Они хотели. Причём оба, правда, это приходилось скрывать маркизу Лерайе – он шёл на поводу собственной гордости.

–Там какой-то артефакт, – предположил маркиз Лерайе. Если принц спрашивал сам, значит, угадывать и правда можно.

–Явно не камень! – веселился принц. – Агарес, что скажешь ты?

–Там вампирский артефакт? – предположил Агарес и тотчас понял, что сглупил. Ну какого, спрашивается, чёрта вампирский артефакт будет храниться у короля людского?

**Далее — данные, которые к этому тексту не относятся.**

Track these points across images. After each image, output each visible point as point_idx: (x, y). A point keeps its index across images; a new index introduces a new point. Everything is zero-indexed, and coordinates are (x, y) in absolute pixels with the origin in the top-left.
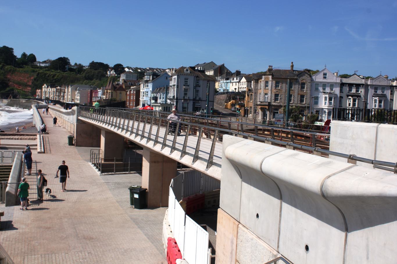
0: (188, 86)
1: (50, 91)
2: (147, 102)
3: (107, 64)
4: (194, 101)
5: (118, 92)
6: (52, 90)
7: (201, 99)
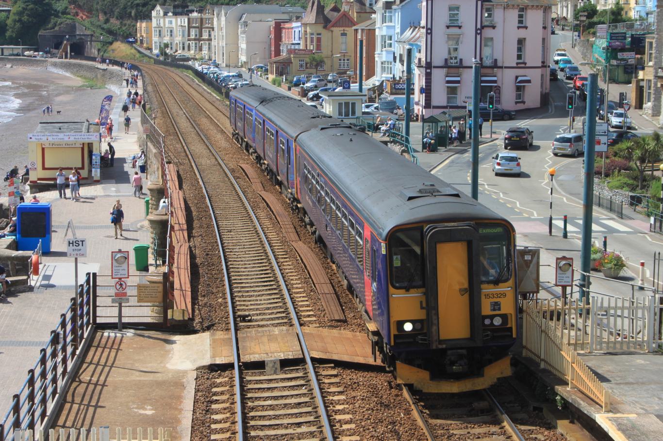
0: (460, 27)
1: (174, 25)
2: (390, 66)
5: (337, 31)
6: (179, 23)
7: (499, 64)
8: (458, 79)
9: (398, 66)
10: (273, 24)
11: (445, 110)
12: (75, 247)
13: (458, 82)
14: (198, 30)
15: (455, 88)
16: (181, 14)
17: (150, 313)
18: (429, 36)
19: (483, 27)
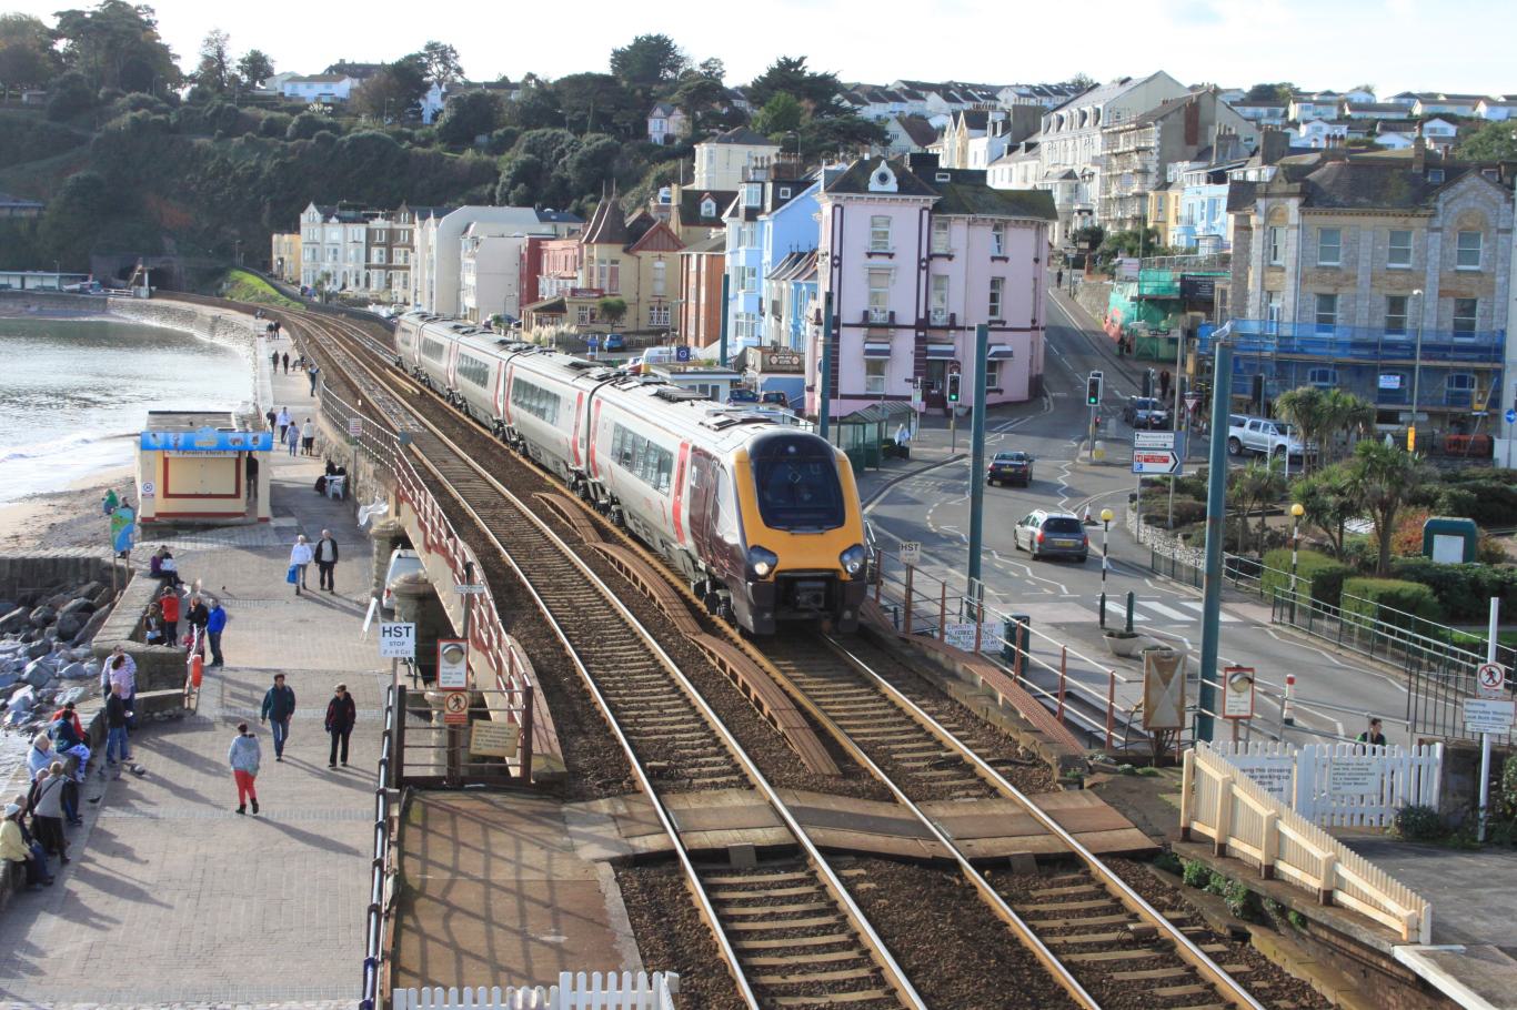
0: (891, 256)
3: (831, 73)
4: (921, 334)
7: (959, 323)
8: (886, 347)
9: (769, 320)
10: (525, 242)
11: (876, 402)
12: (394, 639)
13: (887, 353)
14: (384, 249)
15: (881, 363)
16: (354, 221)
17: (433, 760)
18: (836, 271)
19: (931, 257)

Лерайе не упустил возможности спросить об этом и захохотал.

–Ну-ну, маркиз, грешно смеяться над дураками! – принц Сиире и сам развеселился, но посерьёзнел. Его руки покоились на свёртке, глаза посверкивали опасно, предвещая неладное и даже дурное. – Друзья мои, вы помните Каина и Авеля?

Переход был неожиданным. Лерайе, однако, решил, что это намек:

–Это камень, которым Каин убил Авеля?

–Я же сказал, что здесь не камень, – напомнил Сиире без раздражения. – Вы сейчас поймёте. Обещаю. Я хочу лишь сказать кое-что. Позволите?

Кто б не позволил-то?

–Я всегда восхищался Каином, – продолжил Сиире, его руки замерли на свёртке, касаясь его бережно и осторожно, словно он и впрямь был живой. А свёрток продолжал пульсировать, отзываясь на холод его присутствия. – Кем надо быть, чтобы не побояться впервые поднять руку на себе подобного? и не по воле Владыки, а по воле собственных желаний? Это был первый мятеж, настоящий мятеж людей… и это надо помнить. Я долго размышлял о Каине. Он мог обвинить Владыку в том, что тот любит Авеля больше, мог просто попросить прощения и его бы простили, но он не сделал этого, хотя, конечно, знал, что мятеж его будет недолог. Это заслуживает уважения.